My Lords, the amendment which the regulation seeks to make is obviously highly desirable. However, I have a question for the Minister, because I cannot for the life of me see how it achieves its purpose in expanding the financial remedies available under domestic legislation. As far as I can see, the only passage which might possibly have a bearing is Regulation 2(2)(a), where we are told that the words,
“in relation to matters relating to maintenance”,
are being deleted. Without more context, it is extremely difficult to see whether this achieves what the regulation seeks to do. I am happy to take the Minister’s assurance that it does, or perhaps he can explain it a bit more. It is characteristic that these instruments are so economically worded that, without a whole lot of legislative material in hand, it is sometimes hard to make sense of them.
My Lords, I join my colleague in the House of Commons, and others in your Lordships’ House, in welcoming these amendments which meet concerns raised by family law practitioners, as mentioned in the Explanatory Memorandum. They were concerned about the prospective narrowing of the jurisdiction for financial remedies and the type of remedies which would be available.
This raises the question of what consultation took place before paragraphs 14 and 16 of the EU maintenance regulation were originally amended. To be fair, the Government have been persuaded by family law practitioners that the concerns raised were valid, hence the revised amendment in this statutory instrument, but surely adequate consultation in advance of drafting it would have avoided the need to amend it. What consultation, if any, took place? What assurances can the Minister offer that this scenario will not be repeated?
This is not quite the MoJ equivalent of the fantasy ferry projects subscribed to by the former Lord Chancellor, Chris Grayling, but it is rather disturbing. It comes, after all, only some seven weeks since the original regulations were approved by both Houses, and just over four weeks since they came into force.

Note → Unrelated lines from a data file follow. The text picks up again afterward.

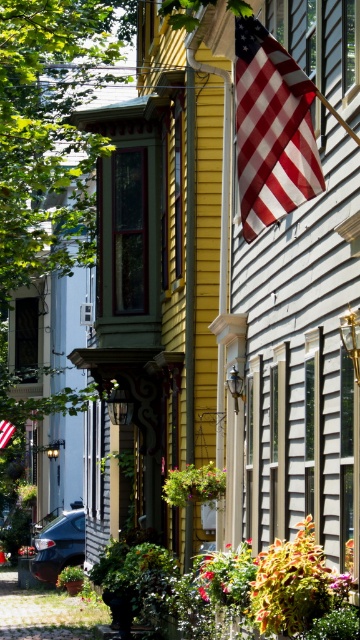
Question: Does american flag at upper right lie in front of american flag at upper center?

Choices:
 (A) no
 (B) yes

Answer: (B)

Question: Which object is farther from the camera taking this photo?

Choices:
 (A) american flag at upper center
 (B) american flag at upper right

Answer: (A)

Question: Does american flag at upper right appear on the right side of american flag at upper center?

Choices:
 (A) no
 (B) yes

Answer: (B)

Question: Which point is closer to the camera?

Choices:
 (A) pyautogui.click(x=279, y=172)
 (B) pyautogui.click(x=6, y=422)

Answer: (A)

Question: Among these objects, which one is farthest from the camera?

Choices:
 (A) american flag at upper center
 (B) american flag at upper right

Answer: (A)

Question: Is american flag at upper right further to the viewer compared to american flag at upper center?

Choices:
 (A) yes
 (B) no

Answer: (B)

The Law Society is content with the changes, which effectively revert to the relevant Hague conventions and some English law extant before 2011. I am glad that the Government have recognised the problem, just about in time, and made the necessary change. However, it underlines the need for proper consultation before laying new regulations to comply with the fate which appears to await the country.

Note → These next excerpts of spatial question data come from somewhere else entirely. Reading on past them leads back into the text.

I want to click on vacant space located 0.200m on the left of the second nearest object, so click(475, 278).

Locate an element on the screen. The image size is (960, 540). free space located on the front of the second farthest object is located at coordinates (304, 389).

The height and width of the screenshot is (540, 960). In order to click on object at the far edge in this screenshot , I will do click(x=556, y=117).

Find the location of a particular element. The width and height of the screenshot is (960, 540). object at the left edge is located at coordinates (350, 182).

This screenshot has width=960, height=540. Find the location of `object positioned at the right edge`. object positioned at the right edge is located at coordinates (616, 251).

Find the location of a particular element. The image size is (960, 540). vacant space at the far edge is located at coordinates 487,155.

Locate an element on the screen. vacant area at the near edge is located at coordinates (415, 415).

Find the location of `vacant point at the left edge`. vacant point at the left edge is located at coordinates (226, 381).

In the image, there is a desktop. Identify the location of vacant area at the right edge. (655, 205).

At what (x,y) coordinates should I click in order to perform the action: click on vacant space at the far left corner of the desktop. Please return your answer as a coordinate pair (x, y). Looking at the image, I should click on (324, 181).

I am obliged to noble Lords for their contributions. As the noble and learned Lord, Lord Hope, observes, the supplementary instrument is distinguished by its brevity. Nevertheless, I can assure him that it has the effect indicated by making the deletion from the relevant provision regarding maintenance. That was raised with the Family Law Committee as well. We consider that this will be effective. I will look at the point he raises and will write to him if there is further elaboration and assurance I can give him on it.
Regarding consultation, this issue arose at a very late stage when we were proceeding with the principal instrument. It is a highly technical issue. Indeed, there is some uncertainty as to whether the principal instrument did in fact cover these issues. It therefore proceeded, but, in the light of the concerns that had been expressed, we consulted further with family law stakeholders and brought it to the committee’s attention. It was determined that we should, on any view, take the line—I was going to say “of least resistance”—that, come what may, there was no technical deficiency in the instrument in the event that we exited without a deal.
There was consultation with relevant stakeholders when the principal instrument was considered. Their response on these points came rather late in the day as far as we were concerned. The principal instrument therefore proceeded but I remind noble Lords that when I moved it I drew this point to the attention of the House quite specifically and said that we were giving consideration to a further instrument to address it. It has been at the forefront of our minds for some time. In the circumstances, I commend the regulations to the House.